**PROMPT**
Rewrite the text of every item with each occurrence of "photo" replaced by "image" and all else unchanged. Omit the pictures from the rewritten text.

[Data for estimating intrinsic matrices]

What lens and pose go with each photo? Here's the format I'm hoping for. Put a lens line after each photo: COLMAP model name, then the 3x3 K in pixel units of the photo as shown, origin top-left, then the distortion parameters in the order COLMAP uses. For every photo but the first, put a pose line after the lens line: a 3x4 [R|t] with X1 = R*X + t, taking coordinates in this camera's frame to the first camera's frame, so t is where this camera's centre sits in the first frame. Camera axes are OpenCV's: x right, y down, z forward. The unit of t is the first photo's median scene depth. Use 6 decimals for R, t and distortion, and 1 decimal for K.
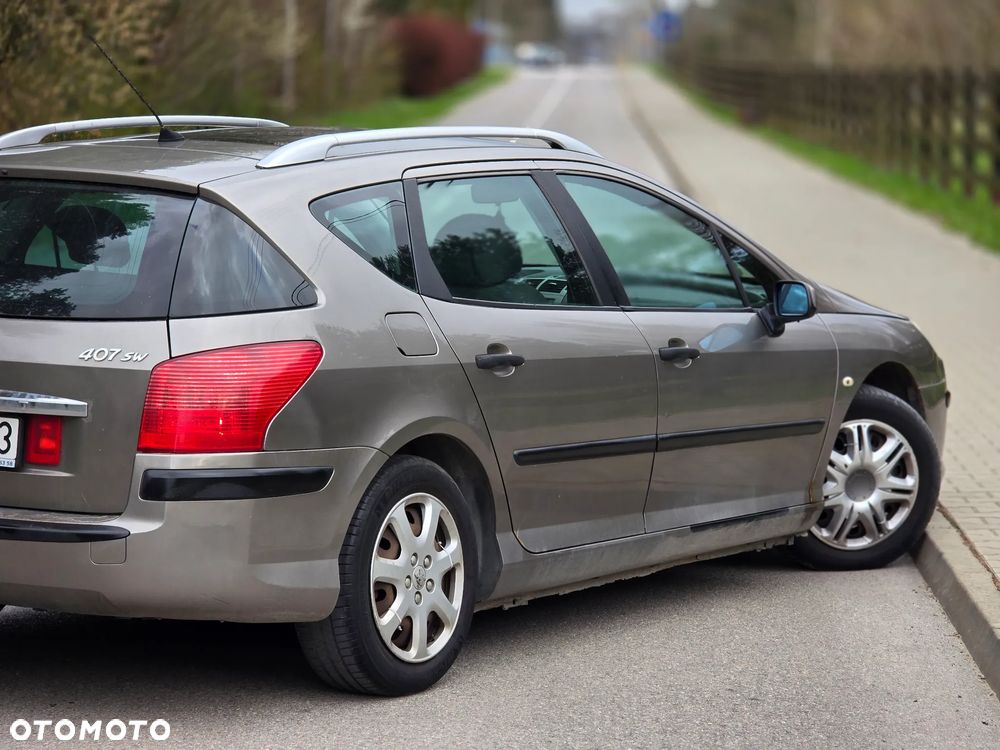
lens RADIAL K [[3425.1, 0, 500.0], [0, 3425.1, 375.0], [0, 0, 1]] dist [0.320348, -0.150144]
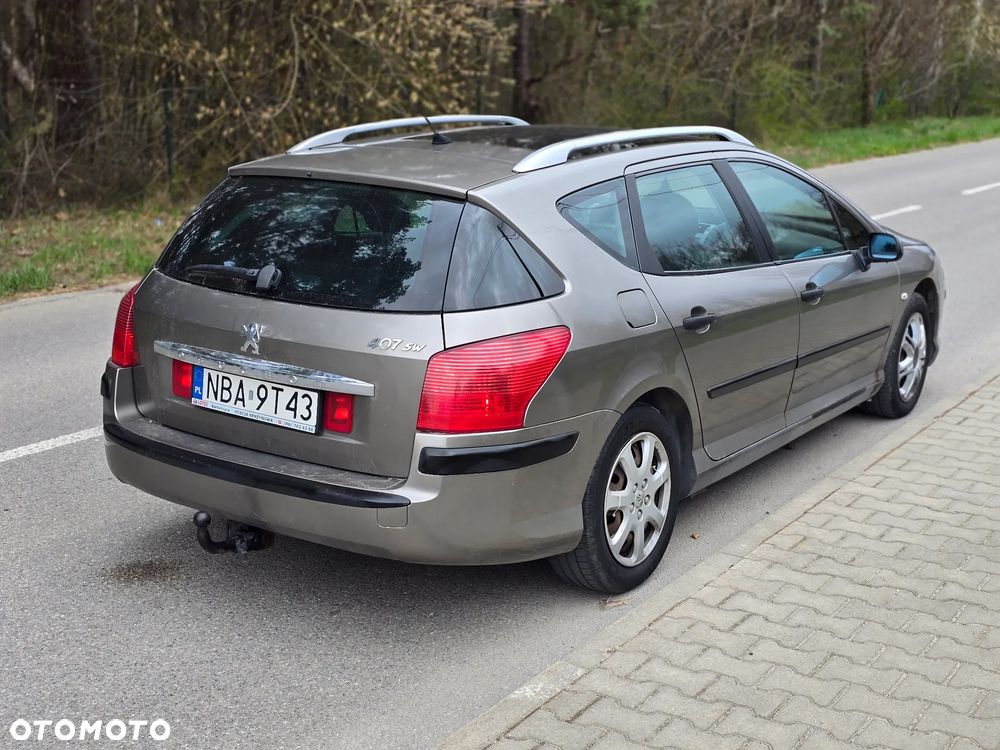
lens RADIAL K [[1367.7, 0, 516.4], [0, 1367.7, 352.7], [0, 0, 1]] dist [0.138994, -0.015378]
pose [[0.999342, 0.010111, -0.034831, -0.050662], [-0.005651, 0.992036, 0.125828, -0.056353], [0.035826, -0.125548, 0.991440, 0.494654]]
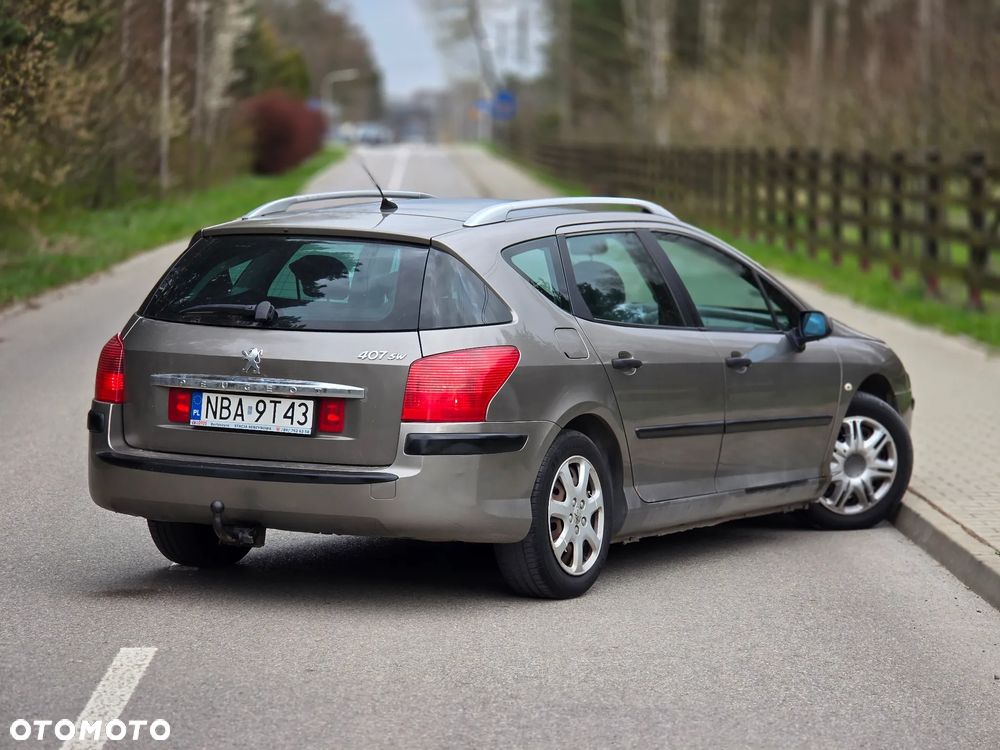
lens RADIAL K [[3425.1, 0, 500.0], [0, 3425.1, 375.0], [0, 0, 1]] dist [0.320348, -0.150144]
pose [[0.998593, -0.004004, 0.052872, -0.127135], [0.005184, 0.999740, -0.022207, 0.031665], [-0.052769, 0.022450, 0.998354, -0.402114]]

**EXPECTED ANSWER**
What lens and pose go with each image? Here's the format I'm hoping for. Put a lens line after each image: COLMAP model name, then the 3x3 K in pixel units of the image as shown, origin top-left, then the distortion parameters in the order COLMAP uses. For every image but the first, put a pose line after the lens line: a 3x4 [R|t] with X1 = R*X + t, taking coordinates in this camera's frame to the first camera's frame, so t is where this camera's centre sits in the first frame. Camera axes are OpenCV's: x right, y down, z forward. The unit of t is the first image's median scene depth. Use 6 decimals for R, t and distortion, and 1 decimal for K.
lens RADIAL K [[3425.1, 0, 500.0], [0, 3425.1, 375.0], [0, 0, 1]] dist [0.320348, -0.150144]
lens RADIAL K [[1367.7, 0, 516.4], [0, 1367.7, 352.7], [0, 0, 1]] dist [0.138994, -0.015378]
pose [[0.999342, 0.010111, -0.034831, -0.050662], [-0.005651, 0.992036, 0.125828, -0.056353], [0.035826, -0.125548, 0.991440, 0.494654]]
lens RADIAL K [[3425.1, 0, 500.0], [0, 3425.1, 375.0], [0, 0, 1]] dist [0.320348, -0.150144]
pose [[0.998593, -0.004004, 0.052872, -0.127135], [0.005184, 0.999740, -0.022207, 0.031665], [-0.052769, 0.022450, 0.998354, -0.402114]]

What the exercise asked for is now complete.